Indeed, a December article in NEJM appeared to bring us full circle. In 2,166 MI patients with total occlusion of the infarct-related artery, those randomized to stenting achieved no benefit over those given simple medical treatment, 1970s-style. The study questions whether reopening the artery is even a good idea.

QUESTIONABLE MOTIVES
The January 16 CMAJ provided what may be the most enlightening piece of research yet. Researchers from Holland and from Montreal's McGill University reviewed the quality, provenance and funding of many of the original cost-effectiveness analyses of these devices. Of 19 identified studies, 10 supported widespread use and nine were more cautious.

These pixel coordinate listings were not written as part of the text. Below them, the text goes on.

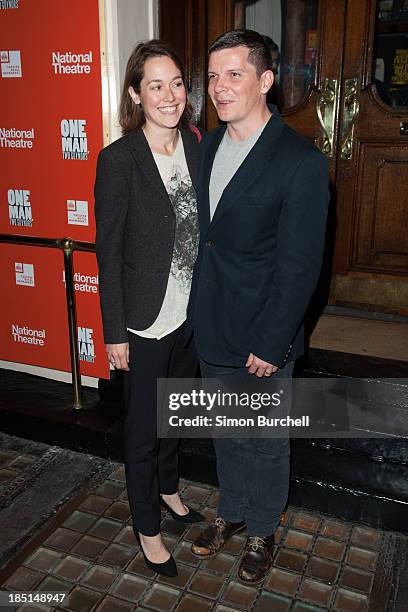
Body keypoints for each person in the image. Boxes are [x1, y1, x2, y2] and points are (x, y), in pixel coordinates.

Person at [188, 29, 329, 584]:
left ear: (266, 81)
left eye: (234, 75)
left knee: (265, 439)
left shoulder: (300, 162)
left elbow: (299, 267)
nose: (219, 88)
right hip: (213, 321)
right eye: (215, 76)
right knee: (227, 429)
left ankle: (264, 528)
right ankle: (233, 512)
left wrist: (273, 342)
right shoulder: (207, 147)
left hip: (262, 333)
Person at [94, 40, 204, 578]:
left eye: (177, 83)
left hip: (190, 316)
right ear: (136, 94)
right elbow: (108, 253)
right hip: (144, 319)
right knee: (142, 429)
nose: (169, 95)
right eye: (155, 86)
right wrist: (115, 331)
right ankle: (146, 525)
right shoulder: (118, 160)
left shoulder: (198, 147)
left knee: (176, 414)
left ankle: (167, 489)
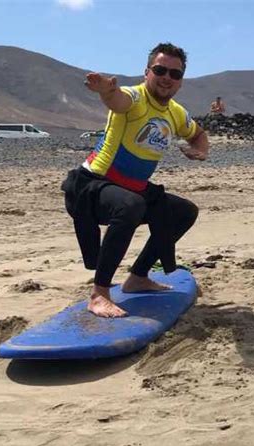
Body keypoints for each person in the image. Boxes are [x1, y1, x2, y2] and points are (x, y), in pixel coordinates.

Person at [61, 42, 209, 318]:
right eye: (160, 70)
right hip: (91, 186)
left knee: (183, 211)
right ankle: (99, 293)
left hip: (132, 190)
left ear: (180, 82)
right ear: (147, 72)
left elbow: (199, 134)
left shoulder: (175, 112)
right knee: (131, 205)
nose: (167, 77)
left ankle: (138, 278)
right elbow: (117, 99)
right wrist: (107, 90)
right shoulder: (134, 98)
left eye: (174, 74)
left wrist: (199, 150)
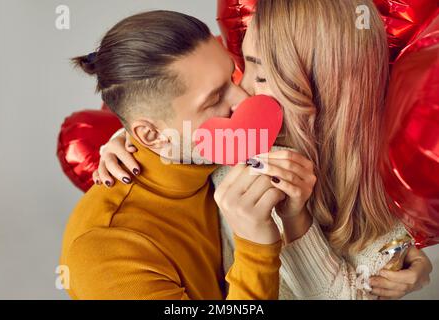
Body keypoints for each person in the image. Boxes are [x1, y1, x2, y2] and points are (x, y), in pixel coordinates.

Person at [97, 0, 432, 299]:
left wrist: (295, 218)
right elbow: (173, 124)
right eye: (244, 64)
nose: (242, 92)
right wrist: (122, 140)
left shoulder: (385, 189)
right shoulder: (242, 144)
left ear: (317, 86)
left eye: (259, 74)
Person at [61, 10, 286, 300]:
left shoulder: (197, 152)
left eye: (233, 76)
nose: (243, 99)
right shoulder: (104, 249)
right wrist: (256, 248)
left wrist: (121, 136)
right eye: (216, 99)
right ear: (151, 135)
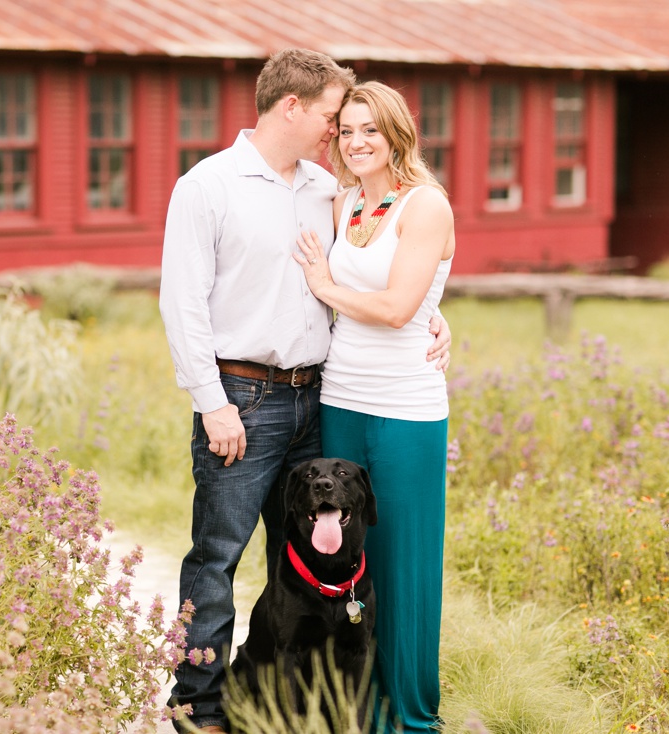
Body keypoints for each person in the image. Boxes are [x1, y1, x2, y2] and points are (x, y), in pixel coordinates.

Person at [159, 50, 450, 733]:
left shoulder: (327, 190)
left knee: (306, 555)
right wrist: (211, 401)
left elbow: (383, 276)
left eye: (352, 125)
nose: (338, 135)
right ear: (292, 107)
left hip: (316, 398)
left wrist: (433, 313)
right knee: (217, 554)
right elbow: (182, 304)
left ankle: (299, 700)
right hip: (241, 398)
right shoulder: (209, 186)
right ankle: (199, 705)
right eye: (330, 118)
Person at [293, 80, 455, 732]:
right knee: (346, 559)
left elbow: (394, 310)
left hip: (406, 407)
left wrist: (325, 285)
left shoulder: (426, 205)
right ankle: (357, 708)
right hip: (343, 398)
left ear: (396, 134)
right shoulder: (343, 206)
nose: (358, 142)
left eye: (371, 130)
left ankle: (411, 717)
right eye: (348, 130)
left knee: (404, 561)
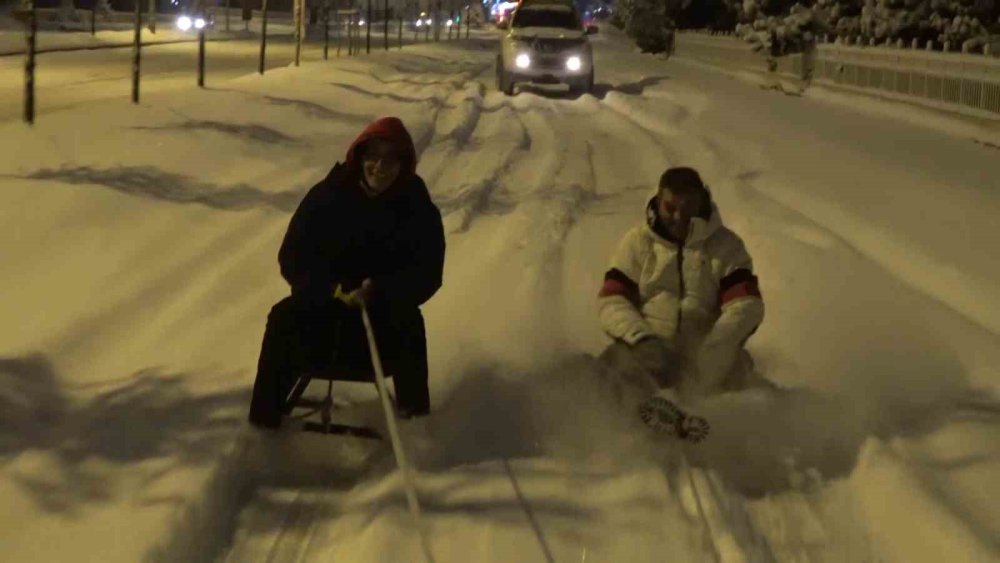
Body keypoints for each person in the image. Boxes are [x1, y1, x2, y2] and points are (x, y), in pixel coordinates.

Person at [248, 117, 446, 429]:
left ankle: (416, 426)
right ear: (359, 157)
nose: (380, 167)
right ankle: (262, 423)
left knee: (411, 324)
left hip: (381, 326)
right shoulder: (326, 197)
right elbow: (293, 257)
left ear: (404, 165)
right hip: (323, 317)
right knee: (283, 318)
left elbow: (427, 273)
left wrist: (381, 290)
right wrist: (331, 290)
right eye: (373, 157)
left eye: (391, 159)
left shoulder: (417, 208)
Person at [596, 167, 765, 411]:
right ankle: (623, 430)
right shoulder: (638, 242)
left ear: (702, 203)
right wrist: (641, 339)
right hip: (649, 352)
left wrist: (714, 353)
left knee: (744, 374)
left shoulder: (726, 247)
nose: (678, 217)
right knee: (608, 367)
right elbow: (612, 299)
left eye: (687, 209)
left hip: (704, 356)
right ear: (658, 201)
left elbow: (745, 304)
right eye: (670, 208)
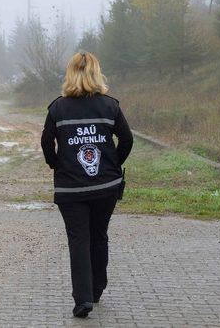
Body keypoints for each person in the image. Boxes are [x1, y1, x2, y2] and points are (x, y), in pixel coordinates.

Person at [41, 52, 133, 318]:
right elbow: (127, 140)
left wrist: (57, 165)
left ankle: (83, 300)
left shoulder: (57, 108)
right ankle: (96, 289)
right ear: (96, 73)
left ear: (70, 73)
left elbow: (47, 144)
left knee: (79, 239)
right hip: (105, 186)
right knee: (99, 234)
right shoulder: (109, 106)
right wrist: (112, 164)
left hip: (70, 188)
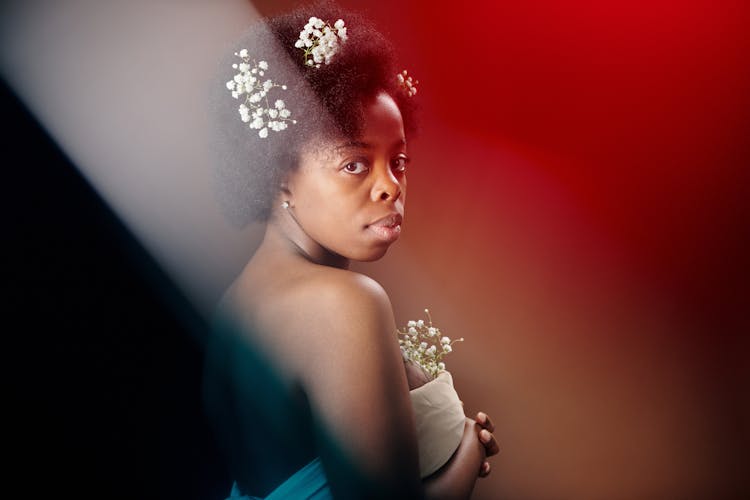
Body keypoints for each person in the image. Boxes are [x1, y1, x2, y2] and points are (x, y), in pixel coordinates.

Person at [203, 2, 499, 498]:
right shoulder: (346, 303)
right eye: (355, 165)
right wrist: (472, 444)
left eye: (398, 161)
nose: (391, 187)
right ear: (279, 175)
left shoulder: (234, 310)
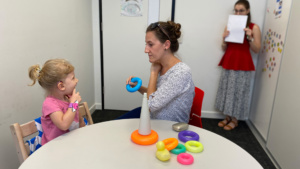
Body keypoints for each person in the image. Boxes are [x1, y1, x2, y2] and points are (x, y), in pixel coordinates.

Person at [121, 21, 195, 123]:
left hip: (168, 128)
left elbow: (150, 105)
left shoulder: (181, 72)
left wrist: (153, 73)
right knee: (115, 124)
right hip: (154, 118)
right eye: (146, 44)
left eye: (150, 44)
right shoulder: (162, 65)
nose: (146, 50)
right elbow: (157, 96)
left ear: (166, 44)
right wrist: (138, 87)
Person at [215, 0, 261, 130]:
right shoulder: (229, 26)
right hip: (229, 60)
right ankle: (228, 116)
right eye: (236, 10)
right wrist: (224, 39)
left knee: (239, 91)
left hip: (243, 63)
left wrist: (250, 37)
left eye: (241, 10)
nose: (238, 13)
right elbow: (224, 47)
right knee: (227, 90)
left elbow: (257, 49)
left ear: (247, 11)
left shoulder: (254, 27)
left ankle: (235, 119)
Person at [28, 59, 85, 145]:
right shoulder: (50, 104)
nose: (77, 80)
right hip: (55, 148)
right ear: (61, 86)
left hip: (72, 142)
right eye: (73, 78)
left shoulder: (69, 97)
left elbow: (79, 119)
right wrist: (74, 103)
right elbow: (64, 125)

But only nine studies met criteria for "high quality", and only one of these recommended widespread use of drug-eluting stents, compared to nine of 10 lower quality studies. All seven of the studies that were sponsored by manufacturers recommended widespread use, compared to just three of 12 unsponsored ones.

All five studies that came from the US recommended widespread use. Of the 14 others, nine were against widespread use, including all four Canadian ones.